Thursday, July 18, 2013

Movie Review - The Lone Ranger

I went into this movie thinking I would hate it. The trailers had turned me off completely. So why did I go? Because my wife wanted to see it. Way back in 1981 we went to see "The Legend of the Lone Ranger" at my wife's insistence. I didn't think I would like that movie either and I didn't. But she did. I don't know what it is with my wife and The Lone Ranger but I'm gonna start wearing a mask and a white hat.

Anyway, I thought I'd hate it but I didn't. In fact I actually liked it. My biggest issue going in was Johnny Depp. He looked so ridiculous in the trailers.   But I thought he played the part with a great deal of seriousness, unlike what I expected from the trailers. The movie was, of course, an origin story but it told both the origin of the Lone Ranger and Tonto. You even learn why Tonto spends the entire movie with a dead crow on his head. And it actually makes sense.

The dialog is all early 21st century but that was OK. I wasn't as happy with Armie Hammer as The Lone Ranger. He was a bit too oh gosh naive for me in the beginning. He does grow into the part however.

The movie has issues of course. The special effects were way over done. There is a good story going on here but at times the rushing trains and explosions threatened to derail it, so to speak.

The other thing for me was the scenery. Some of the most beautiful and desolate parts of places other than Texas played a prominent part of the story. I don't think a single minute of the movie was filmed in Texas. Mostly we were seeing New Mexico and Utah. I can get over that. I'm pretty sure the old Lone Ranger TV show was filmed in the suburbs of Los Angeles, not Texas.

Did you know that the First Transcontinental Railroad was built through Texas?  That's what this movie says. This is the unforgivable sin of this movie, to twist history so badly. They clearly wanted trains in the movie so that there would be something technological as a basis for the massive special effects,  but as near as I can tell from Wikipedia there was maybe 200 miles of track in Texas in 1870.

I recommend that you see the movie but bring a big ole bottle of suspension of disbelief with you.

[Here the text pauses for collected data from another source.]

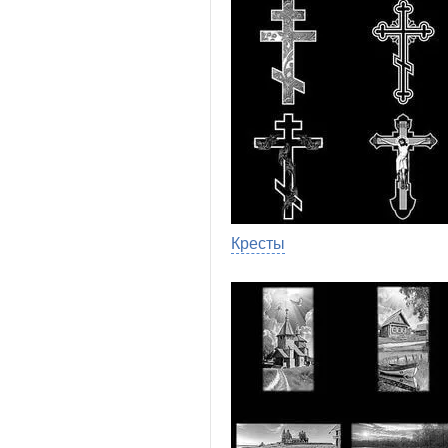
Кресты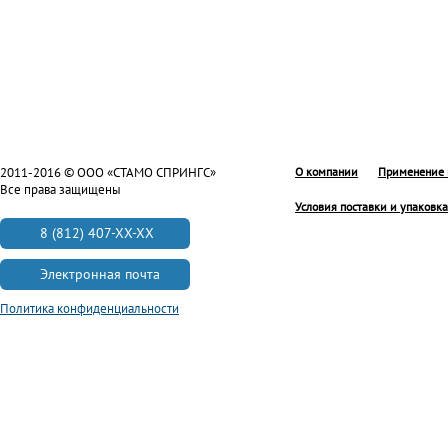
2011-2016 © ООО «СТАМО СПРИНГС»
О компании
Применение 
Все права защищены
Условия поставки и упаковка
8 (812) 407-XX-XX
Электронная почта
Политика конфиденциальности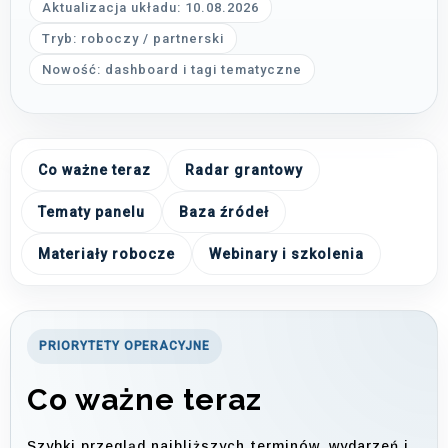
Aktualizacja układu: 10.08.2026
Tryb: roboczy / partnerski
Nowość: dashboard i tagi tematyczne
Co ważne teraz
Radar grantowy
Tematy panelu
Baza źródeł
Materiały robocze
Webinary i szkolenia
PRIORYTETY OPERACYJNE
Co ważne teraz
Szybki przegląd najbliższych terminów, wydarzeń i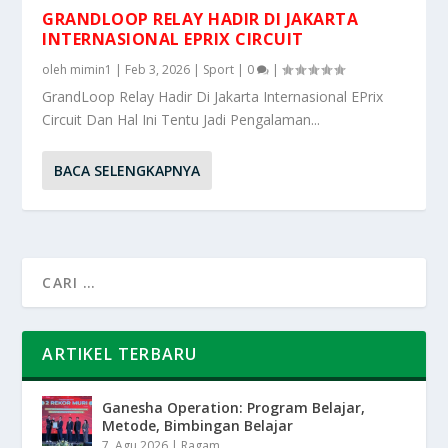
GRANDLOOP RELAY HADIR DI JAKARTA
INTERNASIONAL EPRIX CIRCUIT
oleh
mimin1
|
Feb 3, 2026
|
Sport
|
0
|
GrandLoop Relay Hadir Di Jakarta Internasional EPrix
Circuit Dan Hal Ini Tentu Jadi Pengalaman...
BACA SELENGKAPNYA
ARTIKEL TERBARU
Ganesha Operation: Program Belajar,
Metode, Bimbingan Belajar
7, Agu 2026
|
Ragam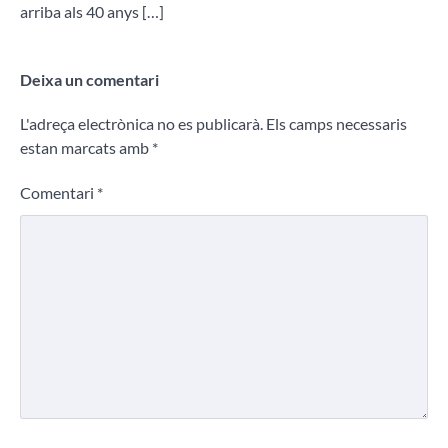
arriba als 40 anys […]
Deixa un comentari
L'adreça electrònica no es publicarà.
Els camps necessaris
estan marcats amb
*
Comentari
*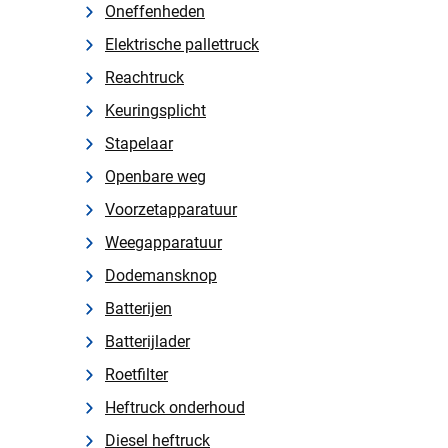
Oneffenheden
Elektrische pallettruck
Reachtruck
Keuringsplicht
Stapelaar
Openbare weg
Voorzetapparatuur
Weegapparatuur
Dodemansknop
Batterijen
Batterijlader
Roetfilter
Heftruck onderhoud
Diesel heftruck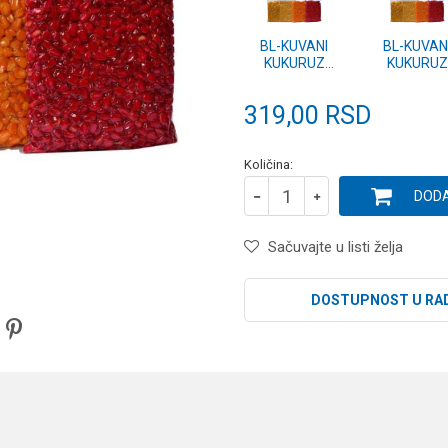
BL-KUVANI
BL-KUVAN
KUKURUZ
KUKURUZ
VAKUM 1kg
VAKUM 1k
NATURAL
MED
319,00
RSD
Količina:
DODA
Sačuvajte u listi želja
DOSTUPNOST U RA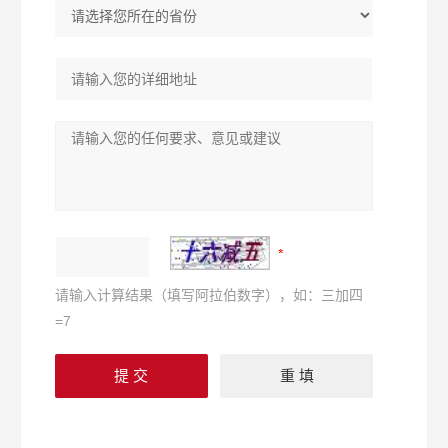
请输入计算结果（填写阿拉伯数字），如：三加四
=7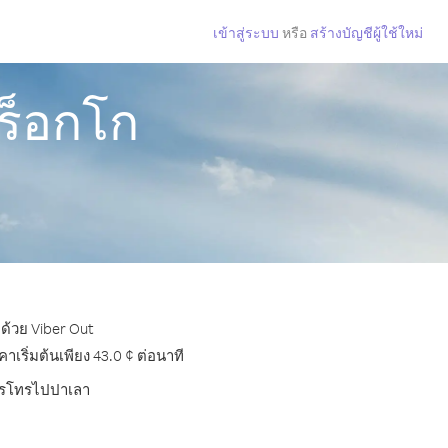
เข้าสู่ระบบ
หรือ
สร้างบัญชีผู้ใช้ใหม่
ร็อกโก
ด้วย Viber Out
ริ่มต้นเพียง 43.0 ¢ ต่อนาที
บการโทรไปปาเลา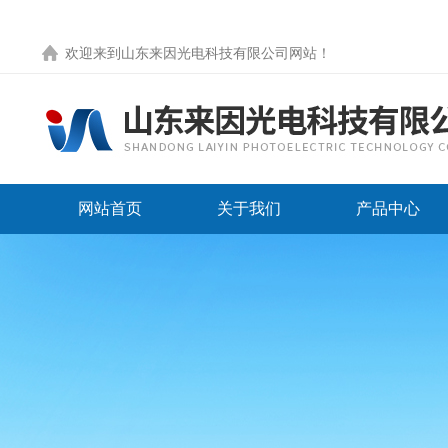
欢迎来到
山东来因光电科技有限公司网站
！
网站首页
关于我们
产品中心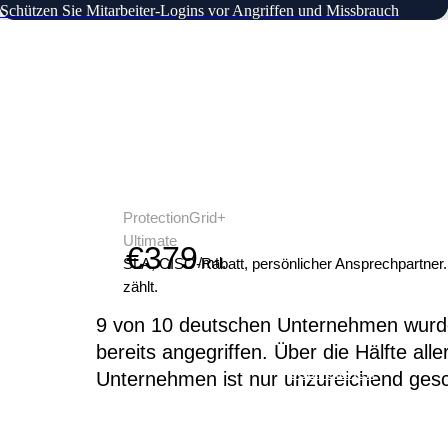
Schützen Sie Mitarbeiter-Logins vor Angriffen und Missbrauch
ProtectionGrid+
Ultimate
€379
/mtl.
SLA, CISO-Rabatt, persönlicher Ansprechpartner.
zählt.
9 von 10 deutschen Unternehmen wur
bereits angegriffen. Über die Hälfte alle
Jetzt starten
Unternehmen ist nur unzureichend gesc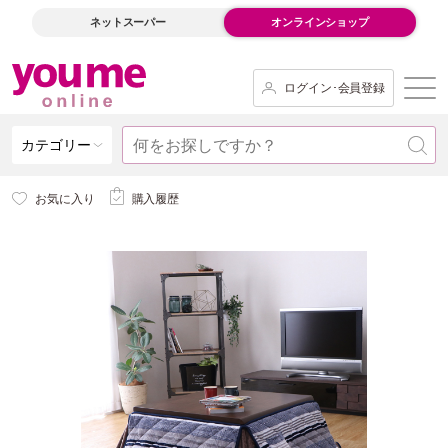
ネットスーパー
オンラインショップ
ログイン･会員登録
カテゴリー
お気に入り
購入履歴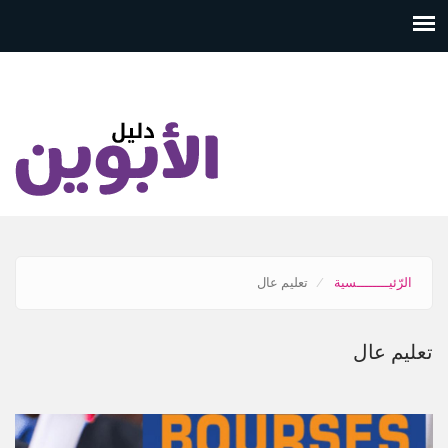
تجاوز
إلى
المحتوى
الرئيسي
الرّئيــــــــسية
تعليم عال
تعليم عال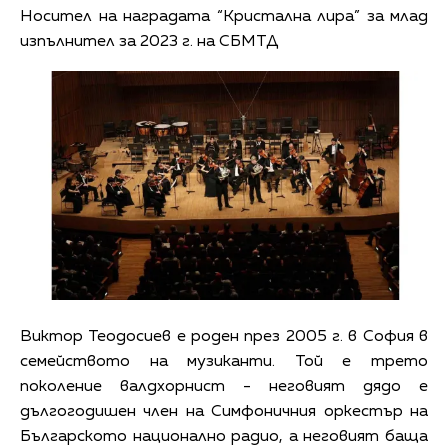
Носител на наградата “Кристална лира” за млад
изпълнител за 2023 г. на СБМТД
Виктор Теодосиев е роден през 2005 г. в София в
семейството на музиканти. Той е трето
поколение валдхорнист - неговият дядо е
дългогодишен член на Симфоничния оркестър на
Българското национално радио, а неговият баща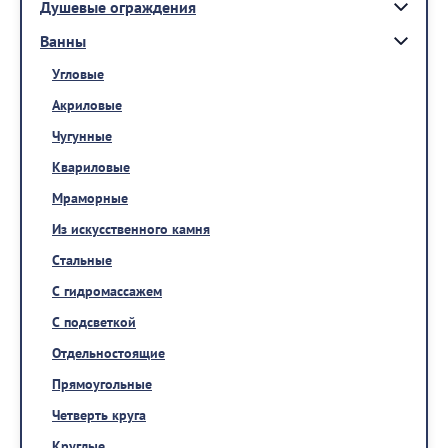
Душевые ограждения
Ванны
Угловые
Акриловые
Чугунные
Квариловые
Мраморные
Из искусственного камня
Стальные
С гидромассажем
С подсветкой
Отдельностоящие
Прямоугольные
Четверть круга
Круглые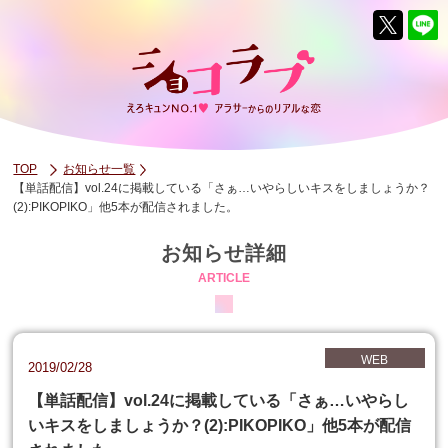
TOP
お知らせ一覧
【単話配信】vol.24に掲載している「さぁ…いやらしいキスをしましょうか？
(2):PIKOPIKO」他5本が配信されました。
お知らせ詳細
ARTICLE
WEB
2019/02/28
【単話配信】vol.24に掲載している「さぁ…いやらし
いキスをしましょうか？(2):PIKOPIKO」他5本が配信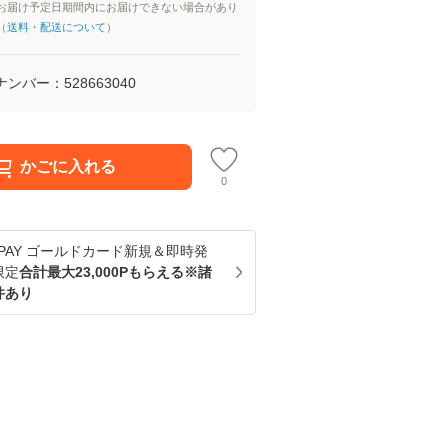
お届け予定日期間内にお届けできない場合があり
（
送料・配送について
）
ナンバー：
528663040
かごに入れる
0
u PAY ゴールドカード新規＆即時発
限定
合計最大23,000Pもらえる※諸
件あり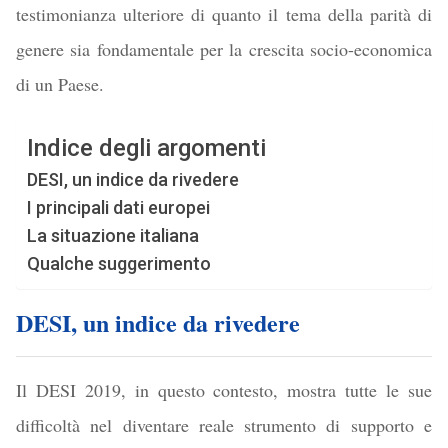
testimonianza ulteriore di quanto il tema della parità di
genere sia fondamentale per la crescita socio-economica
di un Paese.
Indice degli argomenti
DESI, un indice da rivedere
I principali dati europei
La situazione italiana
Qualche suggerimento
DESI, un indice da rivedere
Il DESI 2019, in questo contesto, mostra tutte le sue
difficoltà nel diventare reale strumento di supporto e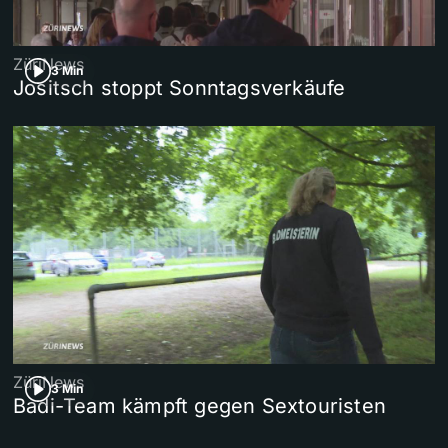
ZüriNews
3 Min
Jositsch stoppt Sonntagsverkäufe
ZüriNews
3 Min
Badi-Team kämpft gegen Sextouristen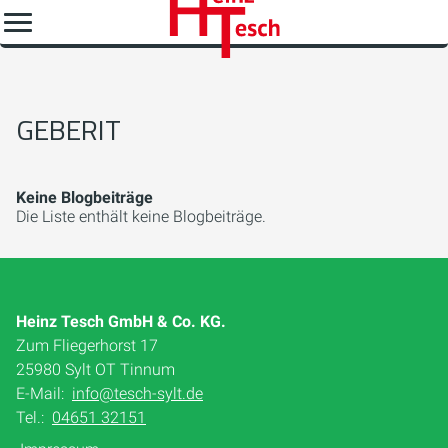
GEBERIT
Keine Blogbeiträge
Die Liste enthält keine Blogbeiträge.
Heinz Tesch GmbH & Co. KG.
Zum Fliegerhorst 17
25980 Sylt OT Tinnum
E-Mail:
info@tesch-sylt.de
Tel.:
04651 32151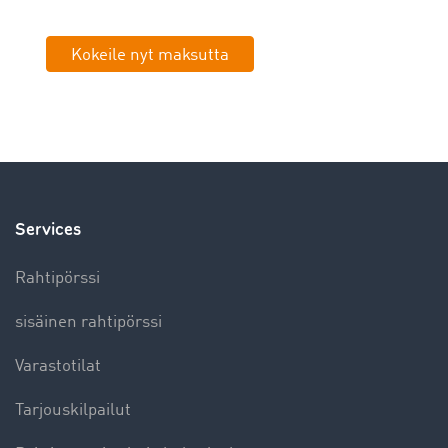
Kokeile nyt maksutta
Services
Rahtipörssi
sisäinen rahtipörssi
Varastotilat
Tarjouskilpailut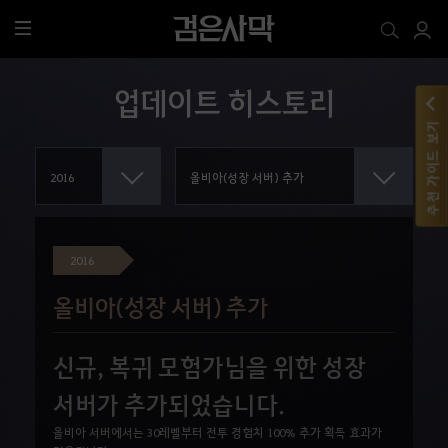
전
체
메
업데이트 히스토리
뉴
추천 가이드 보기
2016
올비아(성장 서버) 추가
신규, 복귀 모험가님을 위한 성장
서버가 추가되었습니다.
올비아 서버에서는 30레벨부터 전투 경험치 100% 추가 획득 효과가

Apparently Johnny Depp and company planned this to be a new franchise. The movie cost a staggering $250 million to make. So far it's grossed $75 mil. That looks like box office failure to me. By the way, the 1981 movie only cost $18 million (which was real money back then) and only grossed $8 million. And what ever happened to Klinton Spillsbury who had the title role? It was his movie debut and the last movie he ever made.